I’ll say this: TCC moved quickly last summer. For the next election, it may be that we’ll need a better developed endorsement procedure.
As for Mr. Burk, himself, he’s very confident in his own capacity for neutrality:
Council member Louise Durfee said that Mr. Burk, in his application, had addressed these concerns. In the e-mail, Mr. Burk said that while “I am certainly a passionate advocate for my beliefs, I also fully recognize that the Moderator’s role is to be the neutral arbiter and facilitator of the Town Meeting and I take that role very seriously.”
Mr. Burk went on to say he recognizes the need to put his own beliefs in his back pocket “to ensure a fair Town Meeting process” and said that others who had seen him in action leading meetings would say “I am a very fair and reasonable facilitator.”

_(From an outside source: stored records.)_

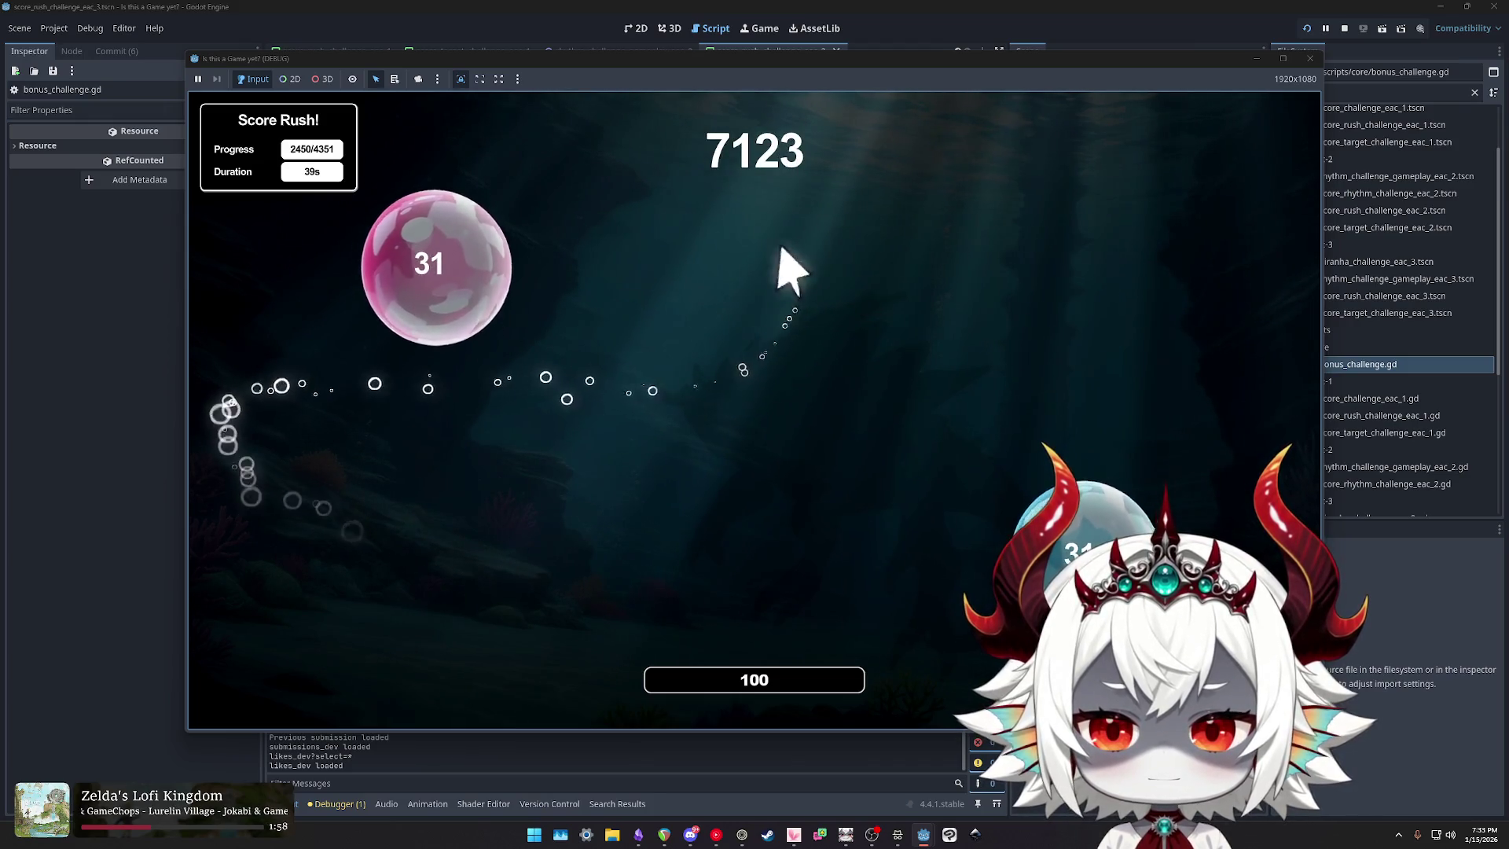
{"action": "key", "text": "a"}
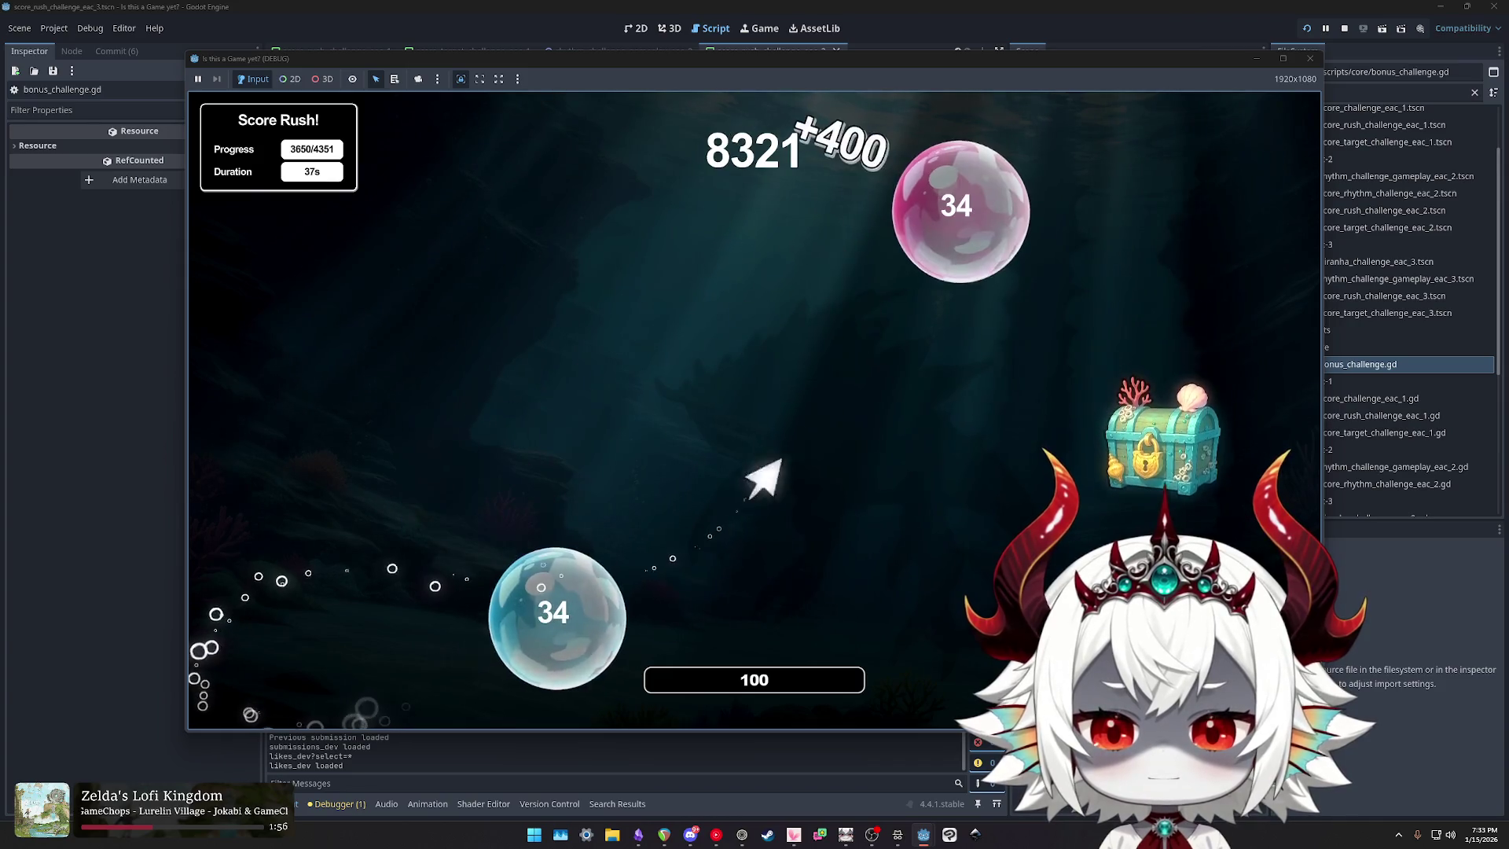
{"action": "key", "text": "a"}
{"action": "key", "text": "a"}
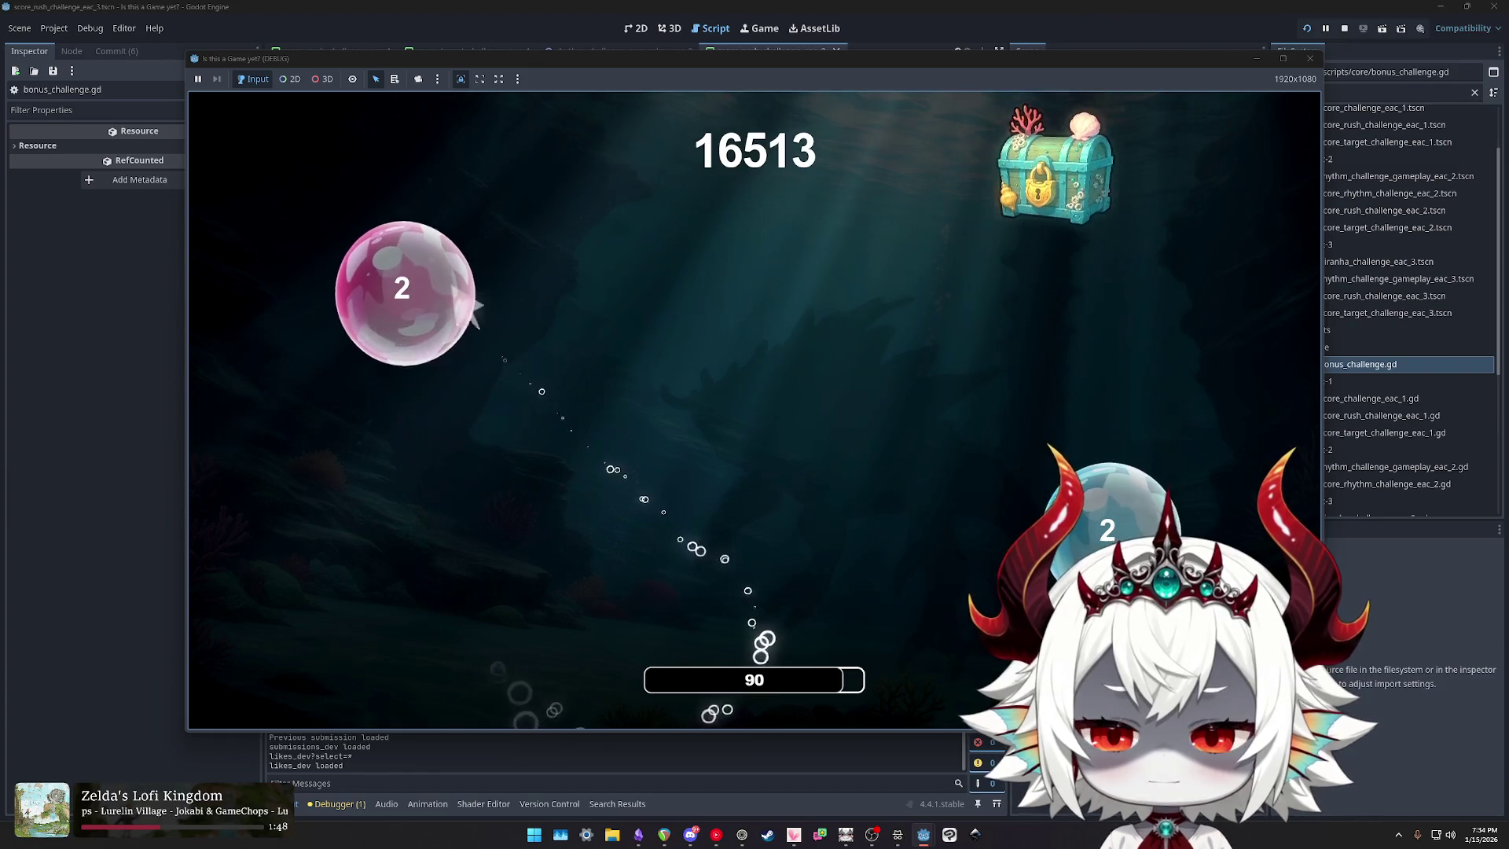
Step: Pause the game with Esc and quit the test run
{"action": "key", "text": "Escape"}
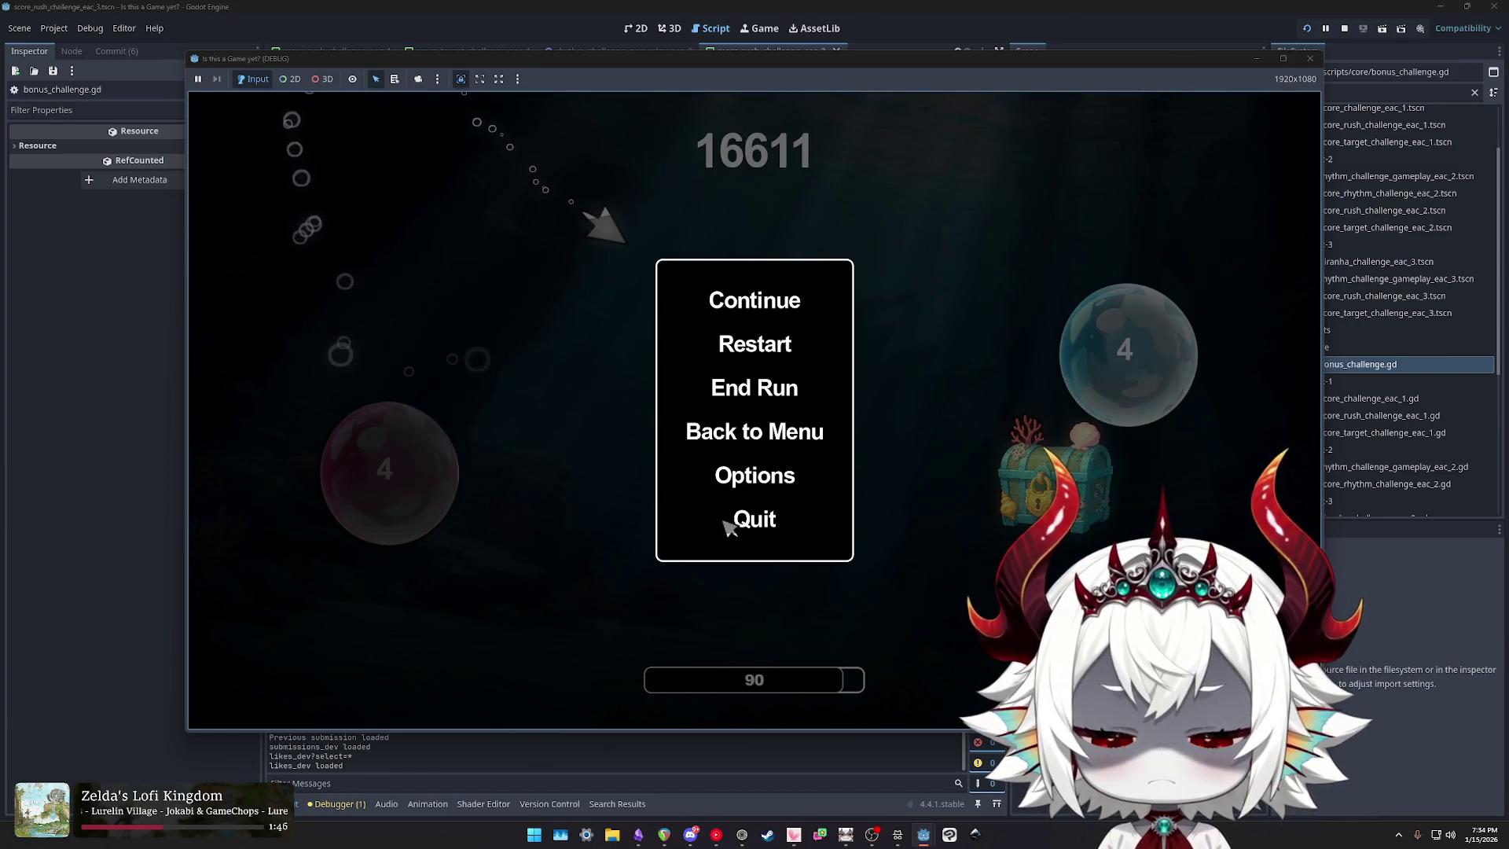
{"action": "left_click", "coordinate": [723, 521]}
{"action": "left_click", "coordinate": [336, 803]}
Step: Jump to the unused-parameter warning and compare event usage in score_challenge_eac_1.gd
{"action": "double_click", "coordinate": [391, 697]}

First, as I mention in the comment section to a letter that I sent to the Sakonnet Times, Mr. Burk has previously given some indication of his fidelity to rules by asserting it to be his job (as a school committee member) to advocate for their budget using resources available to the committee, even though that’s explicitly against school department administrative policy.
Second, I’d point out that the back pocket is a nicely accessible location from which to draw a metaphorical knife. Moderators help to determine who speaks when, to determine what is and is not in order, and even to make the call on voice votes. It is not unreasonable paranoia to imagine that advocacy can have a way of creeping into one’s judgments on such matters. Recall, for example, the moment at last year’s FTM when an audience member challenged the one and only amendment — of the allowable three — to propose decreasing the budget on the grounds that he had been at the microphone first. He was lying, and even a toss of the coin would have been unfair.
Can we expect balanced judgment from this man?